Question

How do you factor $3{{x}^{2}}-8x+15$?

Answer 1

Hint: The process of finding out factors of the given polynomial or in this case quadratic equation is called factorization. It can be done in two ways. Either by splitting the middle term or by directly applying the quadratic equation form and find its roots. The quadratic equation formula is :
$x=\dfrac{-b\pm \sqrt{{{b}^{2}}-4ac}}{2a}$ where $\sqrt{{{b}^{2}}-4ac}$ is called the discriminant, $D$, of the of the quadratic equation.

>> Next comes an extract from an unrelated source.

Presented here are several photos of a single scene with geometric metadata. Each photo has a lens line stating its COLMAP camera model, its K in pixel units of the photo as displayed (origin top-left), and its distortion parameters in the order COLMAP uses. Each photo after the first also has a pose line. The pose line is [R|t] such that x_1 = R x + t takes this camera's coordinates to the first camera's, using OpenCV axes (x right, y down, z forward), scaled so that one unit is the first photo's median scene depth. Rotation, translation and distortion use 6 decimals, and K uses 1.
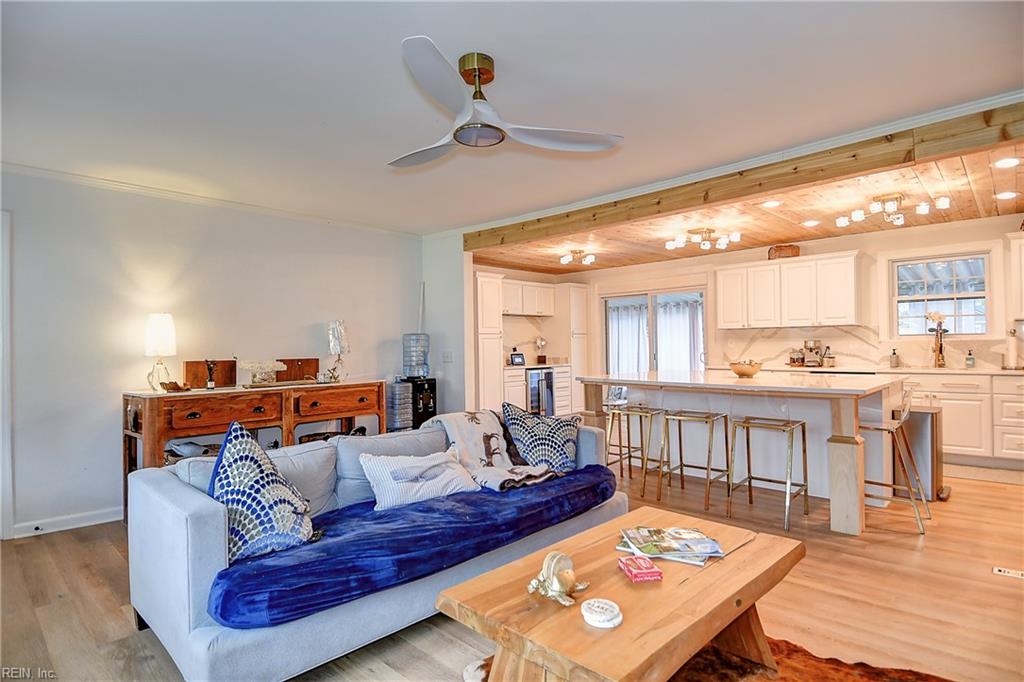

Complete step by step answer:
Now before finding out the roots of any quadratic equation, it is very important to check the nature of its root. It means we need to check out whether it’s discriminant is greater than or less than or equal to $0$.
The roots of a quadratic equation are said to be :
$1)$ real and different or unique if $\sqrt{{{b}^{2}}-4ac}\ge 0$
$2)$ real and repeated if $\sqrt{{{b}^{2}}-4ac}=0$
$3)$ imaginary if $\sqrt{{{b}^{2}}-4ac}\le 0$
Now let us check the nature of the roots of $3{{x}^{2}}-8x+15$.
Let us consider $f\left( x \right)=3{{x}^{2}}-8x+15=0$.
Let’s make use of a standard form of a quadratic equation to simplify things.
Let $h\left( x \right)=a{{x}^{2}}+bx+c$
Upon comparing $f\left( x \right)$ with $h\left( x \right)$ , we conclude :
$\begin{align}
  & \Rightarrow a=3 \\
 & \Rightarrow b=-8 \\
 & \Rightarrow c=15 \\
\end{align}$
Now, let us plug-in these values in $\sqrt{{{b}^{2}}-4ac}$.
 \[\begin{align}
  & \Rightarrow D=\sqrt{{{b}^{2}}-4ac} \\
 & \Rightarrow D=\sqrt{{{\left( 8 \right)}^{2}}-4\left( 15 \right)\left( 3 \right)} \\
 & \Rightarrow D=\sqrt{64-180} \\
 & \Rightarrow D=\sqrt{64-180}=\sqrt{-116}\le 0 \\
\end{align}\]
As we can see that $D\le 0$, we can conclude that the roots of this quadratic equation are imaginary.
So now, let us directly use the formula to find it’s imaginary root.
$\begin{align}
  & \Rightarrow x=\dfrac{-b\pm \sqrt{{{b}^{2}}-4ac}}{2a} \\
 & \Rightarrow x=\dfrac{8\pm \sqrt{{{\left( 8 \right)}^{2}}-4\left( 15 \right)\left( 3 \right)}}{2\left( 3 \right)} \\
 & \Rightarrow x=\dfrac{8\pm \sqrt{64-180}}{6} \\
 & \Rightarrow x=\dfrac{8\pm \sqrt{64-180}}{6} \\
 & \Rightarrow x=\dfrac{8\pm \sqrt{-116}}{6} \\
 & \Rightarrow x=\dfrac{8\pm 116i}{6} \\
\end{align}$
We know that $\sqrt{-1}=i$.
$\begin{align}
  & \Rightarrow x=\dfrac{-b\pm \sqrt{{{b}^{2}}-4ac}}{2a} \\
 & \Rightarrow x=\dfrac{8\pm \sqrt{{{\left( 8 \right)}^{2}}-4\left( 15 \right)\left( 3 \right)}}{2\left( 3 \right)} \\
 & \Rightarrow x=\dfrac{8\pm \sqrt{64-180}}{6} \\
 & \Rightarrow x=\dfrac{8\pm \sqrt{64-180}}{6} \\
 & \Rightarrow x=\dfrac{8\pm \sqrt{-116}}{6} \\
 & \Rightarrow x=\dfrac{8\pm 116i}{6} \\
 & \Rightarrow x=\dfrac{4\pm 58i}{3} \\
\end{align}$
So the imaginary roots are $\dfrac{4+58i}{3}$ ,$\dfrac{4-58i}{3}$ .
$\therefore $ Hence the factors of the quadratic equation $3{{x}^{2}}-8x+15$ are $x-\dfrac{4+58i}{3}$ ,$x-\dfrac{4-58i}{3}$.

Note: It is very important to check the discriminant of quadratic before proceeding to find its roots. It is good practice. For these kinds of questions, it is better to just go with the formula and find out the roots rather than splitting the middle term as it is time taking. So when a quadratic equation has imaginary roots, it’s graph doesn’t cut the $x$-axis. It’s either completely above or below $x$-axis depending upon the sign of $a$.